J’ai examiné la directive de classification de sécurité du Service correctionnel du Canada de 2021, qui indique que l’âge et l’état de santé sont considérés comme des « facteurs de stabilité » pouvant appuyer le transfert vers des niveaux de sécurité inférieurs, parallèlement au dossier de comportement et à la participation aux programmes de réhabilitation.
Le dossier de Germa, partiellement disponible via les archives judiciaires, indique qu’elle avait complété de nombreux programmes de réhabilitation et maintenu un dossier institutionnel impeccable pendant plus d’une décennie avant son transfert en sécurité minimale. Cependant, une défenseure des victimes avec qui j’ai parlé s’est demandé si l’on accorde suffisamment d’importance à la nature des infractions initiales lors de ces déterminations.
« Les condamnations pour meurtre au premier degré représentent le jugement le plus sévère de notre système judiciaire », a déclaré Marie-Claude Morin de l’Association québécoise Plaidoyer-Victimes. « Les familles des victimes se sentent souvent re-traumatisées lorsque les délinquants semblent recevoir des privilèges ou lorsque des incidents comme celui-ci se produisent. »
L’évasion a incité les critiques conservateurs à demander une révision des procédures de classification de sécurité. Le ministre de la Sécurité publique, Dominic LeBlanc, a reconnu l’incident lors d’une conférence de presse hier, déclarant: « Tout en respectant l’indépendance des décisions opérationnelles du Service correctionnel du Canada, nous nous attendons à un examen approfondi de cet incident et à des mesures appropriées pour prévenir des situations similaires à l’avenir. »
Alors que les autorités poursuivent leurs recherches pour retrouver Germa, l’incident a suscité des conversations plus larges sur l’approche du Canada envers les délinquants vieillissants et l’efficacité de notre modèle de sécurité graduée. Avec environ 14 000 détenus fédéraux à travers le Canada et des ressources limitées, ces tensions entre réhabilitation, gestion des coûts et sécurité publique persisteront probablement.
Pour les résidents près des établissements correctionnels, ces incidents, bien que rares, créent une préoccupation compréhensible.
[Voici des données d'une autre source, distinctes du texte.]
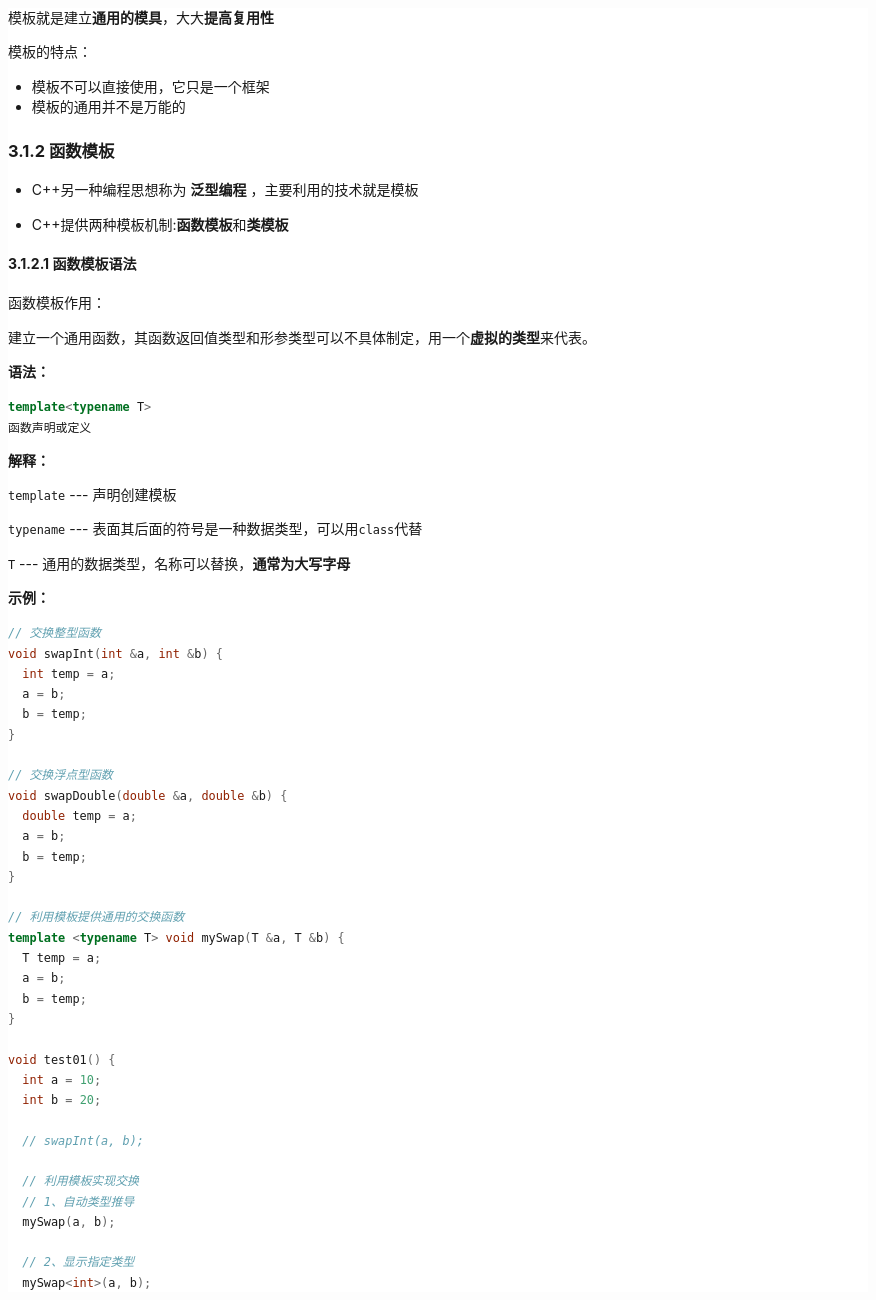 模板就是建立**通用的模具**，大大**提高复用性**

模板的特点：

* 模板不可以直接使用，它只是一个框架
* 模板的通用并不是万能的

### 3.1.2 函数模板

* C++另一种编程思想称为 **泛型编程** ，主要利用的技术就是模板

* C++提供两种模板机制:**函数模板**和**类模板** 

#### 3.1.2.1 函数模板语法

函数模板作用：

建立一个通用函数，其函数返回值类型和形参类型可以不具体制定，用一个**虚拟的类型**来代表。

**语法：** 

```C++
template<typename T>
函数声明或定义
```

**解释：**

`template`  ---  声明创建模板

`typename`  --- 表面其后面的符号是一种数据类型，可以用`class`代替

`T`    ---   通用的数据类型，名称可以替换，**通常为大写字母**

**示例：**

```C++
// 交换整型函数
void swapInt(int &a, int &b) {
  int temp = a;
  a = b;
  b = temp;
}

// 交换浮点型函数
void swapDouble(double &a, double &b) {
  double temp = a;
  a = b;
  b = temp;
}

// 利用模板提供通用的交换函数
template <typename T> void mySwap(T &a, T &b) {
  T temp = a;
  a = b;
  b = temp;
}

void test01() {
  int a = 10;
  int b = 20;

  // swapInt(a, b);

  // 利用模板实现交换
  // 1、自动类型推导
  mySwap(a, b);

  // 2、显示指定类型
  mySwap<int>(a, b);
```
Comme l’a noté le maire de Laval, Stéphane Boyer, lorsque j’ai contacté son bureau: « Notre communauté soutient les efforts de réhabilitation, mais nous nous attendons également à ce que les mesures de sécurité reflètent de façon appropriée la nature grave des infractions commises. »
Le Service correctionnel du Canada a promis une enquête complète sur les circonstances de l’évasion de Germa, avec des résultats attendus d’ici 90 jours.